KotlinJS JS headers

One of the biggest pain points of working with plain JavaScript is needing to page back and forth through documentation in order to know precisely how to use an API. KotlinJS has the potential to greatly alleviate this by providing statically typed definitions for standard javascript APIs and KDoc comments for what the APIs mean.

I would like to start contributing towards this goal by implementing some js specs.  Before I begin, however, there is some discussion around how to go about this.

  • Browser compatibility - Is there an official minimum target for KotlinJS? What are the guidelines for what signatures should be implemented and what should be ignored?
  • Organization - Are there guidelines for organization? JavaScript doesn't really have packages, so are we putting all standard library code in src/core?  
  • Reference - What should Kotlin use as the cannonical JS API reference?
  • Documentation - I think MDN has great documentation, I believe we can copy the Creative Commons documentation as long as we provide attribution.
  • Progress - It might be a good idea to create a list of standard js apis that need to be implemented and a way for people to claim a section to work on, things like TypedArrays, XMLHTTPRequest, Workers, etc.  

I'd like to discuss the strategy here, and come up with a way we can very quickly fill in critical missing JS APIs for KotlinJS.

There is a lot here, it may even be a good/hairbrained idea to write a spider to pull this information from a data source and write out a first pass.

Firstly I should tell You that we going to convert TypeScript declarations from http://definitelytyped.org to Kotlin soon.

Browser compatibility - Is there an official minimum target for KotlinJS?

We don't have minimal target for browsers, but we have minimal target for JS, it's ES5. You can see compatable browsers here: http://kangax.github.io/compat-table/es5/. Mainly use the following ES5 features: * Property getter and setters (can not be implement by polyfills) * Object.create * Strict mode

What are the guidelines for what signatures should be implemented and what should be ignored?

We don't have any guidelines for choose and implement APIs. We just implements some things as needed(for users or for ourself). Of course we prefer fully implement API when it possible.

Organization - Are there guidelines for organization? JavaScript doesn't really have packages, so are we putting all standard library code in src/core?

We don't have any guidelines for this too. I don't think that "putting all standard library code in src/core" is good choice. I believe that ECMAScript things should be declared in `kotlin.js` package. And probably other things should be in separate packages.

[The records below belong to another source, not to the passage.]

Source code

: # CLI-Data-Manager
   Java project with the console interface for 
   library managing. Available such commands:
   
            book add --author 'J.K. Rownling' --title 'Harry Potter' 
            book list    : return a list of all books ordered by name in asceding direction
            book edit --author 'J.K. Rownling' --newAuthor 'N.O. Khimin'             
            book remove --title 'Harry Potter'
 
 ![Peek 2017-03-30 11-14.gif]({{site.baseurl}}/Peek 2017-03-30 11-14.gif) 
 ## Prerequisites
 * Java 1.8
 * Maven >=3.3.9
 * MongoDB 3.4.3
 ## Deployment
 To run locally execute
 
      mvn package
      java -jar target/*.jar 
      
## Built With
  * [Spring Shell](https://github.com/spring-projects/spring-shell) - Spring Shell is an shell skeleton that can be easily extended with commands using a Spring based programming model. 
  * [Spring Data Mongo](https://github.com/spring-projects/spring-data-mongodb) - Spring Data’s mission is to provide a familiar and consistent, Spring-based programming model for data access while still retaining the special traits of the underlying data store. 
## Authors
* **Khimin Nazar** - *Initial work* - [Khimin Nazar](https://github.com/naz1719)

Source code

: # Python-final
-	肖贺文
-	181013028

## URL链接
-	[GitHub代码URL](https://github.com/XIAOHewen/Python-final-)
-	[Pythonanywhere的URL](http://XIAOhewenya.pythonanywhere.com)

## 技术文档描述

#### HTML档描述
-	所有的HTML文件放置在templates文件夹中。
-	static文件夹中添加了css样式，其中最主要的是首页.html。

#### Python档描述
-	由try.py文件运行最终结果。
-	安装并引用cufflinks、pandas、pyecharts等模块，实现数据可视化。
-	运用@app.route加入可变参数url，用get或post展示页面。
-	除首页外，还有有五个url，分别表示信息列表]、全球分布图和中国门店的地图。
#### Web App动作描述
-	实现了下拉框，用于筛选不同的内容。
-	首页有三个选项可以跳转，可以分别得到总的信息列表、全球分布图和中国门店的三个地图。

Reference - What should Kotlin use as the cannonical JS API reference?

We prefer to be compatible with specifications(from ECMA, w3c, whatwg etc.).

Documentation - I think MDN has great documentation, I believe we can copy the Creative Commons documentation as long as we provide attribution.

I don't sure that we can. MDN use CC-BY-SA 2.5 which require apply same licence to derived documents. We should investigate it and discuss about it.

Progress - It might be a good idea to create a list of standard js apis that need to be implemented and a way for people to claim a section to work on, things like TypedArrays, XMLHTTPRequest, Workers, etc.

Feel free to propose such list :)

Useful links for that:
http://caniuse.com
https://developer.mozilla.org/en-US/docs/Web/Reference
https://developer.mozilla.org/en-US/docs/Web/Guide/HTML/HTML5
http://chromestatus.com
https://status.modern.ie

Thanks for the reply,

If Jetbrains is planning on converting the Definitely typed definitions, I’ll wait on that and only implement the things I need specifically.

Is there an update on when the TypeScript declarations (.d.ts files) will be available in Kotlin?

Thanks

Currently ETA is next milestone(~ in May). Please star the related issue to get updates.

Thank you for the update, that is good news!

I added a link to Definitely Typed, a repository of 800+ such definitions, to the issue.